DOUALA (Reuters) - Gunmen attacked a border crossing in Cameroon’s southwest on Thursday, launching their assault from Nigeria, security source witnesses said.
No one was killed, the officials said, but the incident is likely to further damage relations between the neighbours, strained over the rise of an Anglophone Cameroonian separatist movement.
Five security and administrative agents said the unidentified gunmen launched their attack on the Ekok border post along Cross River.
“They came around 3 a.m. (0200 GMT). They came from Nigeria and there were many of them. They had heavy weapons. They had grenades. They were shooting everywhere,” said one police source, who like the other witnesses asked not to be named.
He said the shooting lasted nearly three hours and the border remained closed on Thursday morning.

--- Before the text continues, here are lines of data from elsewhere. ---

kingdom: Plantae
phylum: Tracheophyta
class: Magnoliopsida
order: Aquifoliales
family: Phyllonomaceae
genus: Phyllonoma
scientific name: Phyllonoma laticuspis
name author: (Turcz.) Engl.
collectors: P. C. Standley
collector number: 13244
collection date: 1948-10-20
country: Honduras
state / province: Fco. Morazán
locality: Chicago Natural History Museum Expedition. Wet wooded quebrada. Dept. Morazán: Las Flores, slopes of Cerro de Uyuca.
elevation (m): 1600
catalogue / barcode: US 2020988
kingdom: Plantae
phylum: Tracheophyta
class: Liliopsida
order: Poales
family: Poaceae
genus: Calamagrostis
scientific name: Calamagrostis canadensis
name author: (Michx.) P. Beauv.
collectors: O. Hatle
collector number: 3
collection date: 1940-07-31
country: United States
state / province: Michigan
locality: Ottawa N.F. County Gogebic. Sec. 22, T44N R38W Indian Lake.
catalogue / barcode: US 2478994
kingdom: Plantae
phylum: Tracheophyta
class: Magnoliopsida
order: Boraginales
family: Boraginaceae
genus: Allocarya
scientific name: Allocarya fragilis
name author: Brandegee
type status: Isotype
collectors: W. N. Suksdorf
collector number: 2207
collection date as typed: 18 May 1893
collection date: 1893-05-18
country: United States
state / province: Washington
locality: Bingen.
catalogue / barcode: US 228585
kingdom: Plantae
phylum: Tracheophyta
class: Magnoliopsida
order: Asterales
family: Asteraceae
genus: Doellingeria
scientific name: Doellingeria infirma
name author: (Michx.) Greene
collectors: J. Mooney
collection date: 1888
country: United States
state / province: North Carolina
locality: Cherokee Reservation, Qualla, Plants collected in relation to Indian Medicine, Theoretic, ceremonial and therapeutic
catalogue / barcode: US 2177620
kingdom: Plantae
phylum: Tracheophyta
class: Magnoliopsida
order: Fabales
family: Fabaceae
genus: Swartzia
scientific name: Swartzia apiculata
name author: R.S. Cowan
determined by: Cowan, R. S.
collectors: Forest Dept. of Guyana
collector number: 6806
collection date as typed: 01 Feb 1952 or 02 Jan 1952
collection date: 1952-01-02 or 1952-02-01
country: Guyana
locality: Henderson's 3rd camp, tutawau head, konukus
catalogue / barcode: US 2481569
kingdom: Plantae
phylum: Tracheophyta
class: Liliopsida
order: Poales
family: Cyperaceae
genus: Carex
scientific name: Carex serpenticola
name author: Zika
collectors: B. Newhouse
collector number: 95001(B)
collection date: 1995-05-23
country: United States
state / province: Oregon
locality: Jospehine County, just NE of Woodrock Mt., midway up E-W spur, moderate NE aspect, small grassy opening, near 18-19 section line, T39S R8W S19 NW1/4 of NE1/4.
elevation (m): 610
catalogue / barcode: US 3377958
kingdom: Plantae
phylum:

“We don’t really know how it happened,” a second security source told Reuters. “Some of these guys came from the riverside (beneath the bridge). We don’t know exactly which path they took, but all of them came from Nigeria.”
Government officials in Cameroon would not immediately comment on the attack.
Nigeria’s defence ministry spokesman said he was not aware of the incident and referred queries to the military. A Nigerian military spokesman said he was not aware of the attack but would make checks.
Cameroonian military officials and pro-government media accuse Nigeria of sheltering the insurgents, who since last year have waged a guerrilla campaign to establish an independent homeland for Cameroon’s English-speaking minority.
Reuters reported last month that Cameroonian troops crossed into Nigeria in pursuit of the rebels without seeking authorisation from Nigeria, provoking a behind-the-scenes rift between two nations with a history of fraught relations.
The militaries of Cameroon and Nigeria repeatedly clashed over the disputed Bakassi peninsula in the 1980s and 90s.
The status of the territory was settled in Cameroon’s favour by The Hague-based International Court of Justice in 2002 and in recent years the two countries have cooperated extensively to stamp out the Islamist militant group Boko Haram.
More than 15,000 refugees have fled to Nigeria amid Cameroonian military operations against the Anglophone separatists, the United Nations refugee agency and Nigerian government officials said earlier this month.